Herein lies the source of tension and conflict for mental health practitioners who choose to use social networking sites: there are competing purposes between the kind of openness envisioned and championed by social networks and the very private and confidential nature of the work done by mental health practitioners. The capacity of people to travel through the internet on a generally anonymous basis means that it is not even possible for clinicians to know whether clients are accessing the personal information that may be available on a social networking site.
This tension will form the core of this training program, and will inform a number of cautionary recommendations that will be made. First, it is always important to remain aware of with whom one is speaking online, just as one is careful about dealing with strangers in person. It is also advisable to protect personal information carefully by utilizing the privacy settings that are available on most social networking sites. As with any exchange of information, the consumer must beware.
The first consideration is both fundamental and obvious. It is always important to remain aware of with whom one is speaking online, just as one is careful about dealing with strangers in person. In the personal side of our lives as clinicians, we may have occasion to engage in acts that would not represent ourselves well if we were to introduce them into our clinical work with clients. The openness and anonymity of the internet means that we can’t always be sure whether our clients can see our actions in our more unguarded and personal moments.
Built into most social networking sites, there are mechanisms to mitigate this problem somewhat. It is always advisable to protect personal information carefully by utilizing the highest level of privacy settings that are available on most social networking sites. As with any exchange of information, however, the consumer must beware.
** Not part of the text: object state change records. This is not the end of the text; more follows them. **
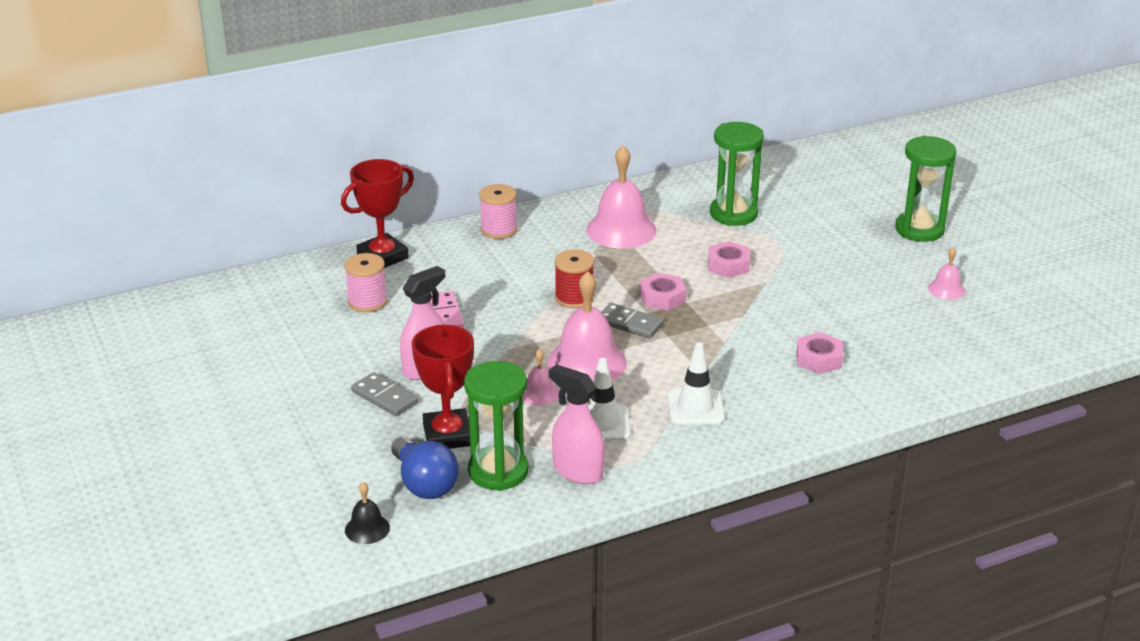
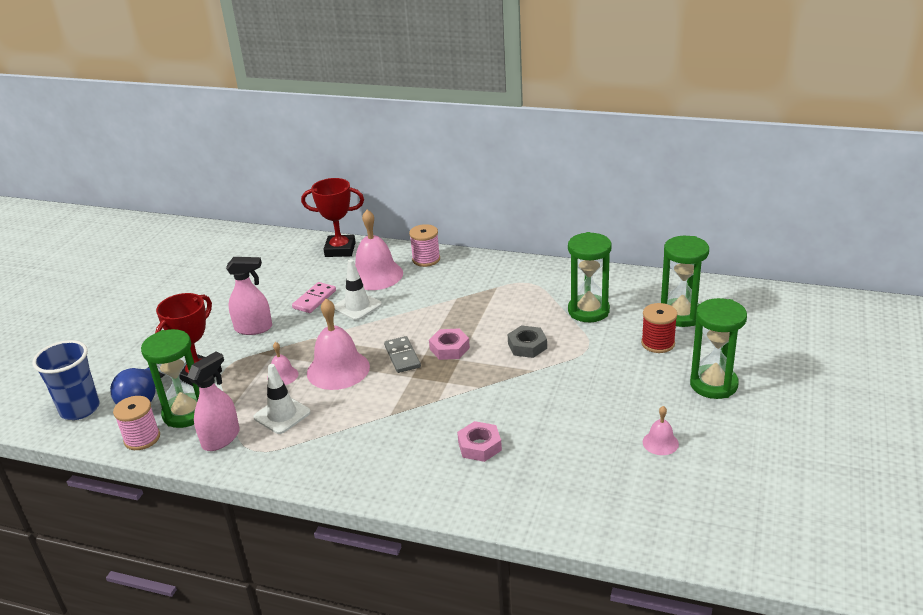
camera: 45 degrees right, 0 degrees up
pink spool [344,253,387,312] -> pink spool moved to [113,396,160,450]
black bell [345,482,390,544] -> blue cup [33,340,100,420]
grey domino [351,372,419,416] -> none
pink spray bottle [549,364,605,484] -> pink spray bottle turned 45 degrees clockwise [187,352,239,451]
red spool [554,249,594,308] -> red spool moved to [641,303,677,353]
pink bell [586,146,656,248] -> pink bell moved to [355,209,403,290]
white traffic cone [668,342,725,425] -> white traffic cone moved to [334,259,382,320]
pink nut [708,241,750,278] -> grey nut [508,325,547,358]
none -> green hourglass [661,236,709,327]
There are limitations to how much privacy these security settings can guarantee in such an open system.
To drive this point home very clearly, some in the field are concerned that licensing boards, accreditation agencies, insurance companies and even government agencies may already be monitoring the data of electronic social media for signs of professional unsuitability or illegal activity. Already, lawyers involved in pressing professional malpractice actions routinely search social media pages for information that may compromise the credibility of a clinician who is the target of a lawsuit.
Although state licensing agencies have yet to codify policy regarding social networking behavior of their licensees, clinicians might be well advised to think long and carefully before venturing into the rapidly evolving world of internet social networking – a world where information that is posted may be impossible to ever fully erase. Care should also be taken about choosing what personal information a counselor puts into cyberspace – lest an indiscrete posting come back to haunt the poster months or even years after the fact. (Parish & Friedman, 2011)
Even as this course addresses the risks and dangers, care and effort has been put into helping clinicians understand the ways in which these risks and dangers can be reduced. It is not the position of this course that clinicians should completely forego social networking in order to avoid the inherent risks. There are enormous opportunities for this powerful new technology to be used for positive purposes.
However, the very particular nature of the work in the field of mental health requires that we approach innovations with clear eyes and reflective consideration, as opposed to a rush of application before the full impact has been evaluated. It is our hope that this course will provide the detailed background in this area that will allow clinicians to proceed with knowledge and understanding.